→ **Work instruction**
With nothing added and nothing dropped, write out all of the entries below.

→ **Working data**
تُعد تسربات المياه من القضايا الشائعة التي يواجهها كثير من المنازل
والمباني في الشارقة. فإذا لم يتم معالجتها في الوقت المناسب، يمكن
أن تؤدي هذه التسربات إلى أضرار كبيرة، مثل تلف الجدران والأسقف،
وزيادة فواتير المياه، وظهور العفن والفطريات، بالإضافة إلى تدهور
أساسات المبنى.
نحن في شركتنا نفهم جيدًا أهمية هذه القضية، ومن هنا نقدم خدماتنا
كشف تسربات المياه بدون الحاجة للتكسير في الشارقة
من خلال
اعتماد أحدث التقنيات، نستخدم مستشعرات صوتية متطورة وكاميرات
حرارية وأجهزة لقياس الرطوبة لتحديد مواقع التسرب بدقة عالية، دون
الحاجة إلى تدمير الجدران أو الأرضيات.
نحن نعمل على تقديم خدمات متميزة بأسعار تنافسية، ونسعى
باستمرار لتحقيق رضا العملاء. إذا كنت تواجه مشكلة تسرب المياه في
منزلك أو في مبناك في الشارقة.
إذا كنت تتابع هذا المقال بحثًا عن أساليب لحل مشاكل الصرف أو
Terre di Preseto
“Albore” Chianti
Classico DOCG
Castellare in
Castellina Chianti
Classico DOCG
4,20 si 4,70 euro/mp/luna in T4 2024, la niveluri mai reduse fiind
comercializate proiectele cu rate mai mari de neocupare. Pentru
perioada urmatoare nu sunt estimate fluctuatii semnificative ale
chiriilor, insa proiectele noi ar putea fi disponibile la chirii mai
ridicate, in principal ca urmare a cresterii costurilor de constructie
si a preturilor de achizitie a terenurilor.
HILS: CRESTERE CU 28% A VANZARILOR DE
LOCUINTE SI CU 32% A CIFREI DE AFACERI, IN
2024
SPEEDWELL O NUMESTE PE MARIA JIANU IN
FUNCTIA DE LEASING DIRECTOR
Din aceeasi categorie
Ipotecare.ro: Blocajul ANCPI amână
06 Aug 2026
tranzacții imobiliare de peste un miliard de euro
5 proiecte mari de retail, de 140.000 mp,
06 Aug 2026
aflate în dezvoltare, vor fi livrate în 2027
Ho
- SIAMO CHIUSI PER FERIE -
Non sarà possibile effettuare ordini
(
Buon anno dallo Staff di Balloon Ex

→ **Expected answer**
تُعد تسربات المياه من القضايا الشائعة التي يواجهها كثير من المنازل
والمباني في الشارقة. فإذا لم يتم معالجتها في الوقت المناسب، يمكن
أن تؤدي هذه التسربات إلى أضرار كبيرة، مثل تلف الجدران والأسقف،
وزيادة فواتير المياه، وظهور العفن والفطريات، بالإضافة إلى تدهور
أساسات المبنى.
نحن في شركتنا نفهم جيدًا أهمية هذه القضية، ومن هنا نقدم خدماتنا
كشف تسربات المياه بدون الحاجة للتكسير في الشارقة
من خلال
اعتماد أحدث التقنيات، نستخدم مستشعرات صوتية متطورة وكاميرات
حرارية وأجهزة لقياس الرطوبة لتحديد مواقع التسرب بدقة عالية، دون
الحاجة إلى تدمير الجدران أو الأرضيات.
نحن نعمل على تقديم خدمات متميزة بأسعار تنافسية، ونسعى
باستمرار لتحقيق رضا العملاء. إذا كنت تواجه مشكلة تسرب المياه في
منزلك أو في مبناك في الشارقة.
إذا كنت تتابع هذا المقال بحثًا عن أساليب لحل مشاكل الصرف أو
Terre di Preseto
“Albore” Chianti
Classico DOCG
Castellare in
Castellina Chianti
Classico DOCG
4,20 si 4,70 euro/mp/luna in T4 2024, la niveluri mai reduse fiind
comercializate proiectele cu rate mai mari de neocupare. Pentru
perioada urmatoare nu sunt estimate fluctuatii semnificative ale
chiriilor, insa proiectele noi ar putea fi disponibile la chirii mai
ridicate, in principal ca urmare a cresterii costurilor de constructie
si a preturilor de achizitie a terenurilor.
HILS: CRESTERE CU 28% A VANZARILOR DE
LOCUINTE SI CU 32% A CIFREI DE AFACERI, IN
2024
SPEEDWELL O NUMESTE PE MARIA JIANU IN
FUNCTIA DE LEASING DIRECTOR
Din aceeasi categorie
Ipotecare.ro: Blocajul ANCPI amână
06 Aug 2026
tranzacții imobiliare de peste un miliard de euro
5 proiecte mari de retail, de 140.000 mp,
06 Aug 2026
aflate în dezvoltare, vor fi livrate în 2027
Ho
- SIAMO CHIUSI PER FERIE -
Non sarà possibile effettuare ordini
(
Buon anno dallo Staff di Balloon Ex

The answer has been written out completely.